-- begin Input for this task --
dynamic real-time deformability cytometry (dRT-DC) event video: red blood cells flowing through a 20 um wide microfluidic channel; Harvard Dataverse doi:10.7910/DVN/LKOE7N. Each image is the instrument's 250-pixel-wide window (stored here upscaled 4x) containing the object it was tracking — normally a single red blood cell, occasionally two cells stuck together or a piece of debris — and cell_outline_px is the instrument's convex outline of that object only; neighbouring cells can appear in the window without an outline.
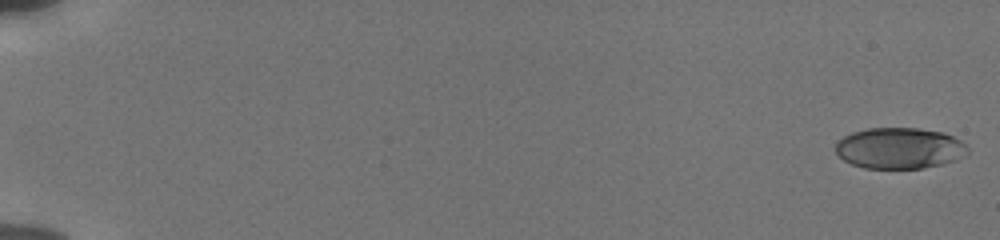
{"species": "human", "species_latin": "Homo sapiens", "temperature_condition": "cold", "stored_images_in_passage": 22, "camera_frame_rate_fps": 3000, "um_per_image_px": 0.085, "donor": {"sex": "male"}, "frame": {"image": 1, "passage_image": 1, "time_ms": 0.0, "image_size_px": [1000, 240], "cell_outline_px": [[968, 152], [964, 156], [956, 160], [924, 168], [864, 168], [852, 164], [844, 160], [836, 152], [836, 140], [852, 132], [868, 128], [916, 128], [944, 132], [960, 140], [968, 148]], "centroid_in_image_um": [76.45, 12.59], "position_along_channel_um": 8.6, "area_um2": 31.62}}
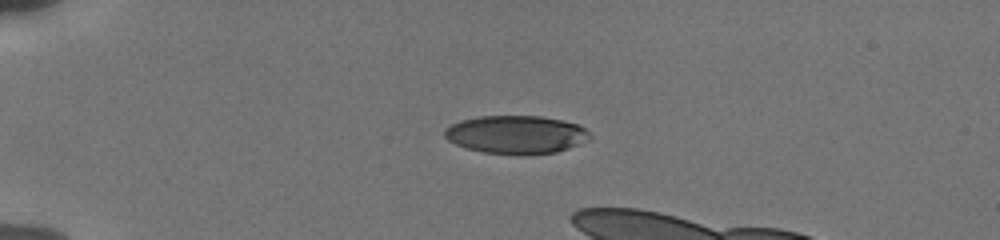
{"frame": {"image": 2, "passage_image": 15, "time_ms": 4.667, "image_size_px": [1000, 240], "cell_outline_px": [[592, 136], [588, 140], [568, 148], [556, 152], [532, 156], [520, 156], [484, 152], [468, 148], [456, 144], [448, 140], [444, 136], [444, 132], [452, 124], [460, 120], [480, 116], [540, 116], [560, 120], [576, 124], [584, 128]], "centroid_in_image_um": [43.88, 11.46], "position_along_channel_um": 41.1, "area_um2": 32.43}}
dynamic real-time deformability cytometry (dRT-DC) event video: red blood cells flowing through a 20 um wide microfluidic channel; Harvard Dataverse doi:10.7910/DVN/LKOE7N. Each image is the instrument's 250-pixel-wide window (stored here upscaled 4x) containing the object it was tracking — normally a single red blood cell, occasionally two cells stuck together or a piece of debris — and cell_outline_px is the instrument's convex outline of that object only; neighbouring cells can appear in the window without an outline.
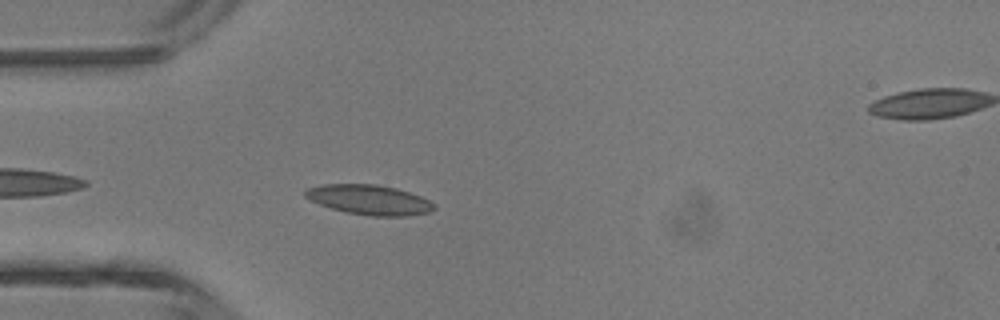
{"species": "common noctule bat (a hibernating species)", "species_latin": "Nyctalus noctula", "temperature_condition": "room temperature", "stored_images_in_passage": 27, "camera_frame_rate_fps": 3000, "um_per_image_px": 0.085, "animal": {"sex": "male", "body_mass_g": 13.3}, "frame": {"image": 1, "passage_image": 3, "time_ms": 0.667, "image_size_px": [1000, 320], "cell_outline_px": [[436, 208], [432, 212], [408, 216], [372, 216], [344, 212], [320, 204], [304, 196], [304, 188], [324, 184], [376, 184], [396, 188], [420, 196], [436, 204]], "centroid_in_image_um": [31.41, 16.98], "position_along_channel_um": 53.6, "area_um2": 22.54}}
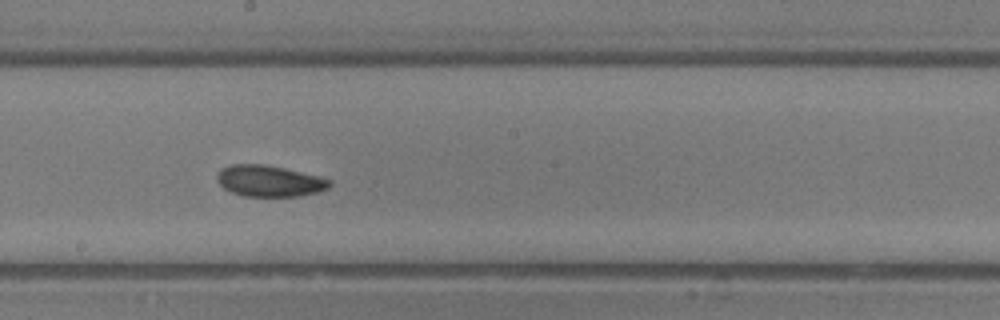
-- end Input for this task --
*Work to complete*
Transcribe every line in the entries above, taking out only the images.

*Result*
dynamic real-time deformability cytometry (dRT-DC) event video: red blood cells flowing through a 20 um wide microfluidic channel; Harvard Dataverse doi:10.7910/DVN/LKOE7N. Each image is the instrument's 250-pixel-wide window (stored here upscaled 4x) containing the object it was tracking — normally a single red blood cell, occasionally two cells stuck together or a piece of debris — and cell_outline_px is the instrument's convex outline of that object only; neighbouring cells can appear in the window without an outline.
{"species": "human", "species_latin": "Homo sapiens", "temperature_condition": "cold", "stored_images_in_passage": 22, "camera_frame_rate_fps": 3000, "um_per_image_px": 0.085, "donor": {"sex": "male"}, "frame": {"image": 1, "passage_image": 1, "time_ms": 0.0, "image_size_px": [1000, 240], "cell_outline_px": [[968, 152], [964, 156], [956, 160], [924, 168], [864, 168], [852, 164], [844, 160], [836, 152], [836, 140], [852, 132], [868, 128], [916, 128], [944, 132], [960, 140], [968, 148]], "centroid_in_image_um": [76.45, 12.59], "position_along_channel_um": 8.6, "area_um2": 31.62}}
{"frame": {"image": 2, "passage_image": 15, "time_ms": 4.667, "image_size_px": [1000, 240], "cell_outline_px": [[592, 136], [588, 140], [568, 148], [556, 152], [532, 156], [520, 156], [484, 152], [468, 148], [456, 144], [448, 140], [444, 136], [444, 132], [452, 124], [460, 120], [480, 116], [540, 116], [560, 120], [576, 124], [584, 128]], "centroid_in_image_um": [43.88, 11.46], "position_along_channel_um": 41.1, "area_um2": 32.43}}
dynamic real-time deformability cytometry (dRT-DC) event video: red blood cells flowing through a 20 um wide microfluidic channel; Harvard Dataverse doi:10.7910/DVN/LKOE7N. Each image is the instrument's 250-pixel-wide window (stored here upscaled 4x) containing the object it was tracking — normally a single red blood cell, occasionally two cells stuck together or a piece of debris — and cell_outline_px is the instrument's convex outline of that object only; neighbouring cells can appear in the window without an outline.
{"species": "common noctule bat (a hibernating species)", "species_latin": "Nyctalus noctula", "temperature_condition": "room temperature", "stored_images_in_passage": 27, "camera_frame_rate_fps": 3000, "um_per_image_px": 0.085, "animal": {"sex": "male", "body_mass_g": 13.3}, "frame": {"image": 1, "passage_image": 3, "time_ms": 0.667, "image_size_px": [1000, 320], "cell_outline_px": [[436, 208], [432, 212], [408, 216], [372, 216], [344, 212], [320, 204], [304, 196], [304, 188], [324, 184], [376, 184], [396, 188], [420, 196], [436, 204]], "centroid_in_image_um": [31.41, 16.98], "position_along_channel_um": 53.6, "area_um2": 22.54}}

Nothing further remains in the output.